### [Work request 1]
Copy the interview about the tour's show system word for word, everything from "OK, you have" down to "for the lighting?".
### [Work request 2]
Write the next part of the interview about the tour's show system, picking up after its final sentence.

### [Text block]
Sure, HTA does have site carpenter and a site maintenance team that took over the reins from me after the design was done, and they have all been trained by me on the V4 and how everything works—a wonderful team. In the event of a power failure there’s actually a bigger problem, which is that if this building goes out all of River Street, pretty much goes out based on where the transformers are. The tour itself would be rerouted for safety concerns, so we actually saved a lot of money not having to get a specialized generator for the space because the tour itself is rerouted in the event of a power outage. Now if there was a power outage and when it comes back up we could start the tour in about 30 seconds. The only thing that would need to happen is if one manual reset. We keep the cotton elevator on a manual reset just for safety sake; it’s winched back into position manually by the actor rather than being computer controlled, which was a choice that we did actively make. So the only thing that you have to do is winch that cotton elevator back into position, let it catch the hydraulic and the magnet, and then basically step back. The system, the V4, resets within about 10 seconds, runs a quick 30-second audio test, and the trolley could be pulling up in the next minute and you would be ready to go. [Timestamp: 7:09]

OK, you have the DMX machine for lighting and you have lightning effects and so forth. How do you use the Megaflash 800W strobe? Is that what you use for the lighting?

### [Input data]
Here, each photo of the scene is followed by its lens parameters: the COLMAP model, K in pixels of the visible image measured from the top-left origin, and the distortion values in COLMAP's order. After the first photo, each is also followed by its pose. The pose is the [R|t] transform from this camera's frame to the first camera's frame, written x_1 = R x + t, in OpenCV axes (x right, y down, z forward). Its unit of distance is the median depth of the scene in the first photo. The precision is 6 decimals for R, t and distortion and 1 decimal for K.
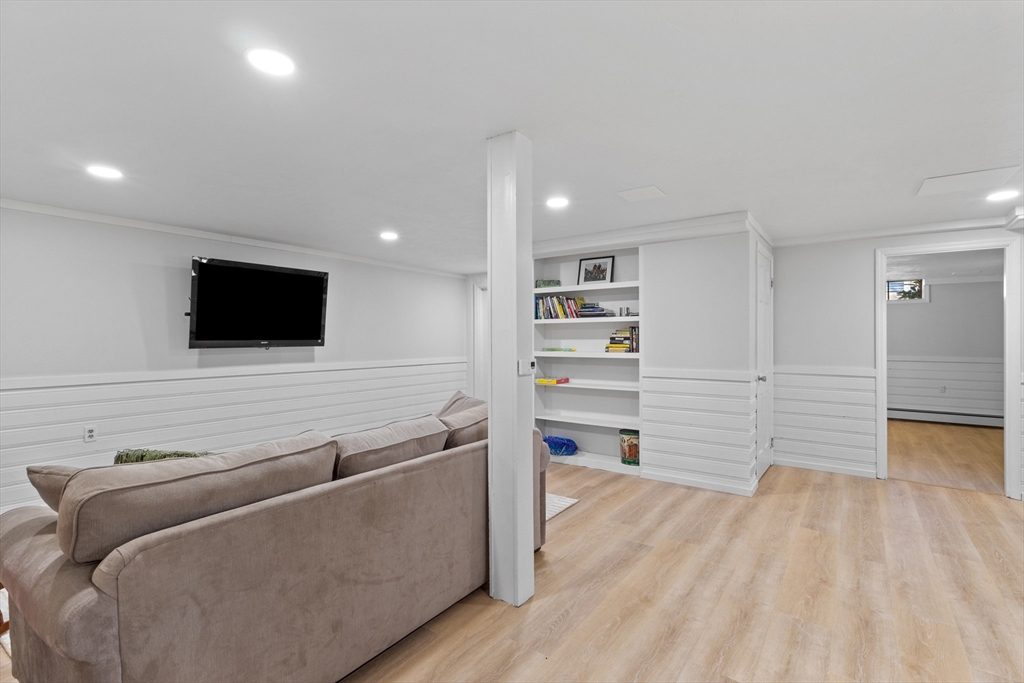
lens RADIAL K [[478.6, 0, 510.9], [0, 478.6, 342.1], [0, 0, 1]] dist [0.005416, -0.002086]
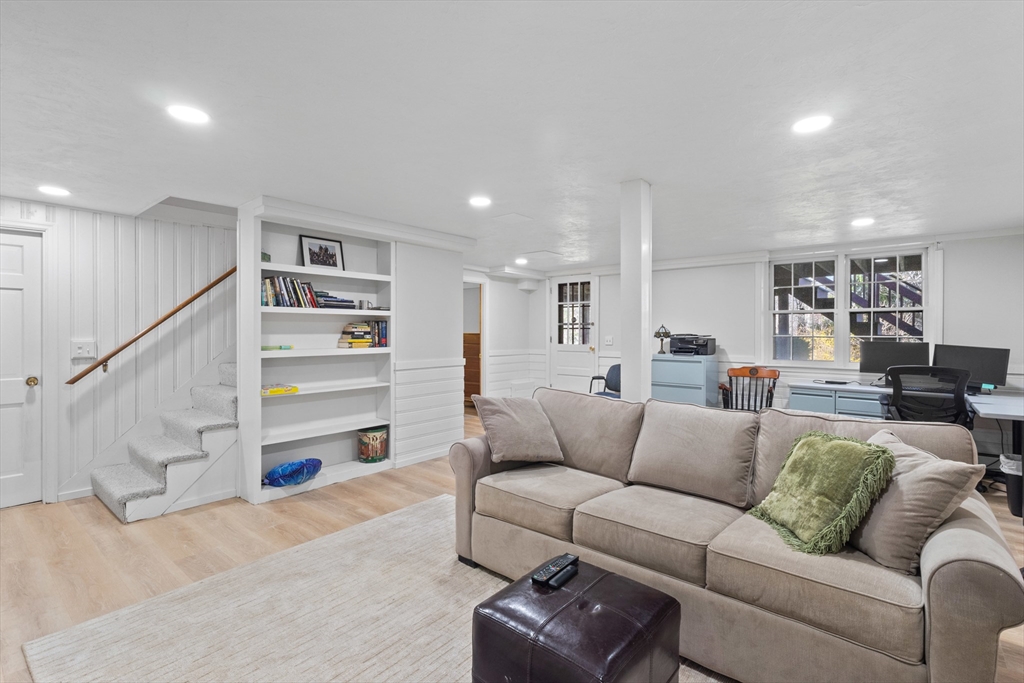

### [Answer area 1]
OK, you have the DMX machine for lighting and you have lightning effects and so forth. How do you use the Megaflash 800W strobe? Is that what you use for the lighting?

### [Answer area 2]
It’s a combination of using it for lightning and using it as sort of a freak out effect because each two strobes—we have one on each side of the space; they cover a lot of ground and we looked long and hard. Megaflash turned out to be the best supplier. They have incredible longevity, the lamps do. The throw is huge and the control of frame to frame is tremendous, so yeah, we use those sparingly. Obviously you don’t want to overdo any particular effect, but we use those especially in combination with two industrial strength fans to give another 4D element that even before they get wet they get the sensation that air is starting to move in an uncomfortable fashion and definitely it’s moving faster and harder than the air conditioning. Which is one thing we did have to mix with is it was an unintentional 4D effect that obviously the space had to be air conditioned because the space gets to be 104 or 105 in Savannah in the summer. So I love it when people come in they and say oh it’s so nice and cold and then they sit down and they feel great and then when the fans start they actually start feeling the hairs on their arm moving; people start to freak out, which I love. [Timestamp: 8:32]

It has to be a lot of fun working on something like that. How does the initial testing go on a system like this? At what point do you bring the actors in? After you have all the wiring connected and the effects tested?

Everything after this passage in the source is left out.